Einige Technik-“Geeks“ mögen die bargeldlose Gesellschaft vielleicht lieben, für viele Menschen auf dieser Welt ist Bargeld aber in der Tat überlebensnotwendig, zudem stünde damit auch das Ende der Privatsphäre an (oder was wir bisher darunter verstanden).

Angeblich wird das Ende des Bargelds mit der Bekämpfung von Terroristen, Djihadisten, Drogenhändlern, Geldwäschern, Steuersündern und vielen anderen Subjekten begründet. In Wirklichkeit sind aber wir alle betroffen. Denn jeder wäre gezwungen, alle Geldzahlungen über das Finanzsystem vornehmen, und dies würde staatlichen Stellen die Beobachtung/ Verfolgung der Bürger erlauben. Auch wenn viele wahrscheinlich gar keinen Anstoß daran nehmen würden, so dürfte eine solche Entwicklung höchstwahrscheinlich für niemanden folgenlos bleiben; für viele hätten sie zudem negative Folgen.

Es ist schwer zu sagen, woher der Ruf nach einer bargeldlosen Gesellschaft kam, weil diese Idee nun schon seit einiger Zeit existiert. Doch gerade in der Eurozone, wo die Zinssätze jetzt negativ sind, sind diese Rufe besonders laut geworden.
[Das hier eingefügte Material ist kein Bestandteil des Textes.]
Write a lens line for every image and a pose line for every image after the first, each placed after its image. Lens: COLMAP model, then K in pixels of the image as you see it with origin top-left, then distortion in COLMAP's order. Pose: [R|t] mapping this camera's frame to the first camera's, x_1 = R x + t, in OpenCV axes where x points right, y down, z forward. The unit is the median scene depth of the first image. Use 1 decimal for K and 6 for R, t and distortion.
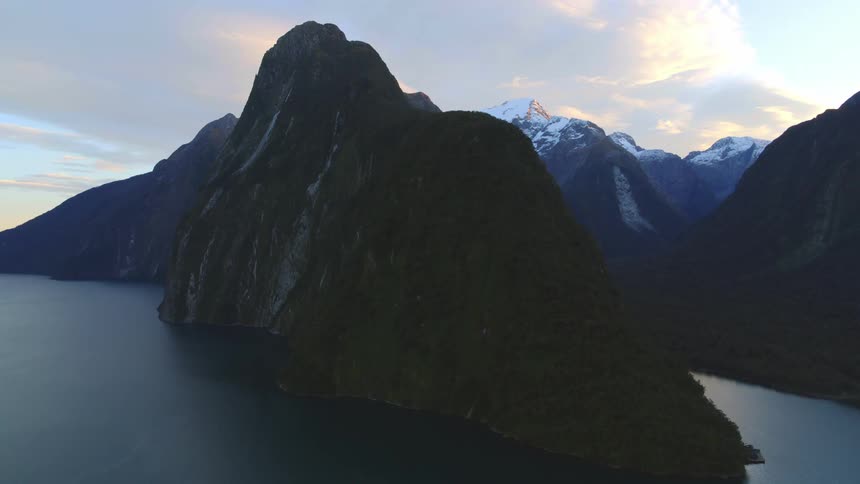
lens RADIAL K [[612.9, 0, 437.9], [0, 612.9, 246.3], [0, 0, 1]] dist [-0.092621, 0.041139]
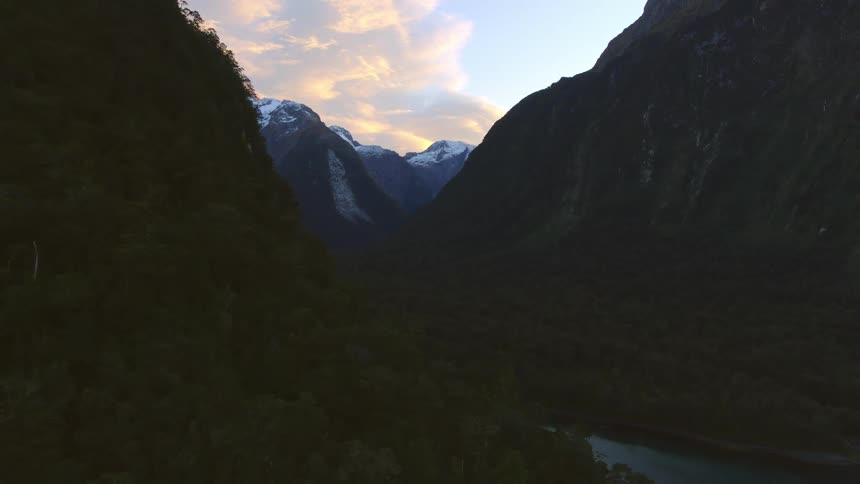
lens RADIAL K [[612.9, 0, 435.8], [0, 612.9, 245.1], [0, 0, 1]] dist [-0.092621, 0.041139]
pose [[0.900302, 0.011897, 0.435103, 0.038424], [-0.004199, 0.999817, -0.018649, 0.017997], [-0.435246, 0.014962, 0.900187, 0.112968]]
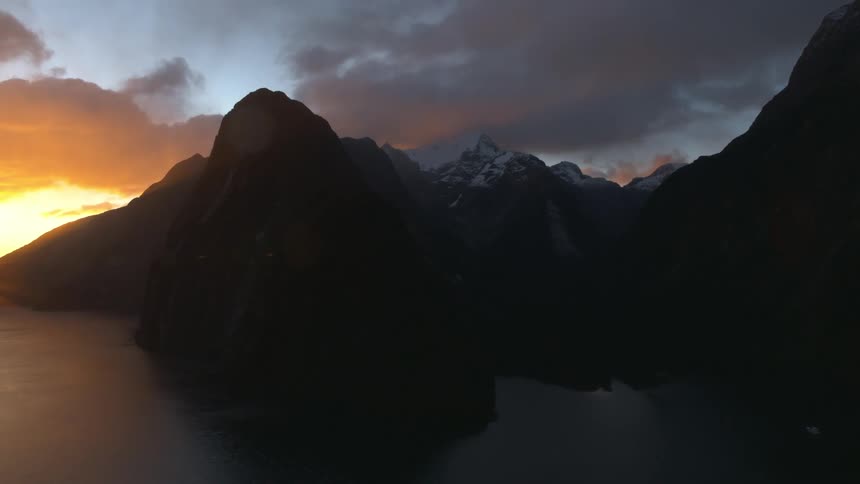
lens RADIAL K [[612.9, 0, 430.6], [0, 612.9, 239.0], [0, 0, 1]] dist [-0.092621, 0.041139]
pose [[0.999379, -0.016624, 0.031056, 0.033665], [0.018016, 0.998821, -0.045074, -0.009707], [-0.030270, 0.045605, 0.998501, -0.078946]]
Fällt die Verzinsung unter null, kostet es Geld, die eigenen Finanzmittel in der Bank zu deponieren. Da liquide Barmittel schon jetzt keine Zinsen abwerfen, besitzt man lieber direkt Bargeldbestände, anstatt sein Geld in einer Institution zu hinterlegen, die sich das bezahlen lässt.

Vor diesem Hintergrund hat Willem Buiter von der Citibank Folgendes vorgeschlagen:

  • a) Abschaffung von Währung
  • b) Besteuerung von Währung
  • c) Aussetzung des festen Wechselkurses zwischen Währung und Zentralbankenreserven/ -einlagen.
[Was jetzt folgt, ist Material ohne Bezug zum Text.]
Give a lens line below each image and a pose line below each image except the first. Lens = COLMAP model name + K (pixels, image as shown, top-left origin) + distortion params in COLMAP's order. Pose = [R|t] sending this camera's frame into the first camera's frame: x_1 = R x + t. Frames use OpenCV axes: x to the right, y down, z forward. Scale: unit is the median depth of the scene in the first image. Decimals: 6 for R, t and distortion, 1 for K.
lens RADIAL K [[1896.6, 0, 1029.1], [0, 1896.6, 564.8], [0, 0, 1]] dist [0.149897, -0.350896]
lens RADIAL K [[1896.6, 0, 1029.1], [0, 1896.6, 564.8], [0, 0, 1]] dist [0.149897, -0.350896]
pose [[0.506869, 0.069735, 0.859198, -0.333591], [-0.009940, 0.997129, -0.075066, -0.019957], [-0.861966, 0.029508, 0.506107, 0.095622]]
Es überrascht nicht, dass in der Eurozone einige Rentenfonds (und andere Fonds) inzwischen ihre Geldbestände aus der Bank abziehen und in bar halten wollen. Sie erkennen, dass es billiger ist, Bargeld zu lagern und zu bewegen, als die Banken im Umfeld von Negativzinsen zu bezahlen. Im Internet findet man viele Geschichten und Blogs, die sich mit einer Entwicklung beschäftigen, die zukünftig als "Krieg gegen das Bargeld" bekannt werden dürfte.
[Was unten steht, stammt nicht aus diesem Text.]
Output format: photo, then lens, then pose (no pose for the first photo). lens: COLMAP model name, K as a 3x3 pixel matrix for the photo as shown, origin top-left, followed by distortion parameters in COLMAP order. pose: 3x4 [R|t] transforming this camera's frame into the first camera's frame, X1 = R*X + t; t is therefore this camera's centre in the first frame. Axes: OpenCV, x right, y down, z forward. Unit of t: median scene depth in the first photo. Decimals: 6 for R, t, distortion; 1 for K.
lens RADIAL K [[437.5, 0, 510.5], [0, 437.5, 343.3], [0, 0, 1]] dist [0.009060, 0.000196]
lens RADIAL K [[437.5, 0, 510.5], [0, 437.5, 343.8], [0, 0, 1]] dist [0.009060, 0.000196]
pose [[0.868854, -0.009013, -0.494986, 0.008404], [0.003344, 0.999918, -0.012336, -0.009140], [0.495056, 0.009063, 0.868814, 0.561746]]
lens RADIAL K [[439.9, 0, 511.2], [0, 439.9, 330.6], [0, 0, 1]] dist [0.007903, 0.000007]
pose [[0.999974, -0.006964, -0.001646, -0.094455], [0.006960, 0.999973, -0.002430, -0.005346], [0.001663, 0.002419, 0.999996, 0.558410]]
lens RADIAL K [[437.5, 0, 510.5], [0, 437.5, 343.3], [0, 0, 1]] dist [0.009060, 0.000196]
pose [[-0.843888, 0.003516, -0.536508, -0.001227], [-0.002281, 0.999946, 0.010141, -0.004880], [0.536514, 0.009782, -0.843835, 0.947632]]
  • Nach Aussagen des französischen Finanzministers Michel Sapin sei die Möglichkeit des Waffenkaufs gegen Bargeld unter anderem verantwortlich für die Charlie-Hebdo-Tötungen gewesen. In der Folge kündigte Frankreich Kapitalkontrollen an, in deren Rahmen die Bargeldfreigrenze von 3.000 € auf 1.000 € gesenkt wurde. Spanien beschränkte sie auf 2.500 € und Italien auf 1.000 €.

  • Die Bank JP Morgan Chase setzte Limits bei Barbegleichungen für Kreditkarten, Hypotheken, Kreditlinien sowie Autokredite, zudem wurde die Lagerung von Bargeld in Bankschließfächern verboten.

  • Die Banken der Eurozone zahlen Negativzinsen und suchen nun nach Wegen, Barabhebungen zu vermeiden. Somit stellt sich die Frage, inwieweit eine sofort abrufbare Sichteinlage tatsächlich noch eine solche ist. Die Banken würden nicht über ausreichende Bargeldbestände verfügen, um Massenabhebungen handhaben zu können. Immense Bargeldabhebungen (um der Negativverzinsung zu entgehen) würden auch die Kapitaloperationen der Banken über das partielle Reservesystem negativ beeinflussen.

  • Laut öffentlichen Äußerungen verurteilt die Schweizer Nationalbank Bargeldhortung als Reaktion auf ihre Negativzinspolitik. Kann eine Bank eigentlich den Wunsch des Kunden ablehnen, das ihm legal zustehende Bargeld auszuzahlen? Es scheint ganz so.

  • Verschiedene schwedische Banken haben offenbar schon bargeldlose Zweigstellen errichtet, wo die Auszahlung von Bargeld verweigert wird. Kunden verlagern ihre Konten zu Banken, die ihnen den Zugang zum Bargeld weiterhin gewähren.

  • In den USA werden die Kunden, die 5.000 $ und mehr abheben, registriert. Viele Banken haben zudem Obergrenzen für Bargeldabhebungen durchgesetzt. Kapitalkontrollen im Bankensystem werden, so scheint es, immer normaler.